Então essa máscara é uma mensagem?

Jorge

Faz parte do traje padrão de um xamã, ou neste caso, uma espécie de xamã-rei. As máscaras são um tema central na arte africana. Minha versão do rei xamã usa uma máscara cubista veneziana. Já viste os sapatos dele?

Ndambi

O que dizer disso?

Jorge

Eles estão muito acima do meu orçamento.

Ndambi

Isso é uma corrente de ouro?

Jorge

É um trono de ouro também, mas só é visível de ângulos específicos onde a tinta dourada reflete a luz.

Ndambi

Não vi isso.

Jorge

Você vai ver na próxima vez.

Mas deixe-me voltar ao tema central da pintura. A figura central representa a forma ritualística de atuação, inserida na ordem social. A palavra em si pode nem se aplicar a ela, já que o contexto das belas artes não é aplicável a muita cultura tradicional africana. A ferramenta nas suas mãos é de afastar os espíritos negativos e as energias sujas. O objeto implica uma atuação no mundo físico e espiritual simultaneamente, sob o olhar dos ancestrais. O rei-xamã desempenha uma função para seu povo, de negociação político-social com as forças superiores e outras entidades da realidade física e além.

Ndambi

Entendo, a pintura é um estudo de performance.

Jorge

E também uma reflexão crítica sobre minha série de pinturas dos últimos anos.

Ndambi

Achas que o espectador vai entender tudo isso?

Jorge

Claro!

Ndambi

Quão? Você vai ter que falar muito.

Jorge

Gosto de conversar com as pessoas, é uma das grandes alegrias de ser artista, será meu prazer.

Ndambi

Então, explique melhor.

Jorge

Até agora falamos apenas do primeiro plano do espaço pictórico.
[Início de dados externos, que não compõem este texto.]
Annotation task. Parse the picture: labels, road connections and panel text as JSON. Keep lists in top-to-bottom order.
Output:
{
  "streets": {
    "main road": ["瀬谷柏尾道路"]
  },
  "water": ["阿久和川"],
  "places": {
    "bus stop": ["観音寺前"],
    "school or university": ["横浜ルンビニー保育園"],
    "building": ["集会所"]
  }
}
Existe a ilusão de espaço à qual você parece se opor.

Ndambi

Não é uma pintura real, finge ser outra coisa. É uma dica pretensiosa do conceito de portas interdimensionais, apenas ficção científica barata.

Jorge

É uma pintura real que cria a ilusão de espaço, não é falsa e definitivamente não é superficial. Eu diria que visualmente tenta criar um espaço infinito, pois vemos o céu e vemos estrelas ao fundo. Essas ilhas são mais do que apenas terra, espero que apanhas. Ao fundo, no céu, vemos o que considero a Aurora Austral. Há coisas escondidas no fundo que contribuem ao tema do rei.

Ndambi

Estás a falar de aqueles dois guardas? Os espíritos que seguram os dois cajados?

Jorge

Não, eles podem ser considerados como estando em primeiro plano.

Ndambi

Espere, entendo que a pintura é uma espécie de ópera.

Jorge

Sim.

Ndambi

Mas voltemos à perspectiva da história da arte. Não me convenceu que esse estilo de pintura é válido como arte.

Jorge

Eu realmente vejo uma tendência na modernidade de limitar a arte à expressão emocional que apoia os ideais de alguém. É uma armadilha.

Ndambi

Es parecido a um realista soviético, usando a arte para fins educacionais.

Jorge

Isso te incomoda?

Ndambi

Não, é diferente. Eu não gosto disso, mas a sensação de desconforto no meu estômago se foi. Eu entendo agora, seu trabalho é original, mas muita explicação, eehhh.

Jorge

Ah! Espera alguns anos.

A propósito:

Há uma referência histórica da arte que talvez vais gostar. Os regionalistas americanos da década de 1930 são um pouco semelhantes a mim. Eles retratavam cenas das pessoas de seu ambiente.

Ndambi

Então, você é um surrealista regionalista.

Jorge

Isso é uma boca cheia.

Ndambi

Por que fizeste essa pintura?

Jorge

De onde viemos, o que somos, para onde vamos’?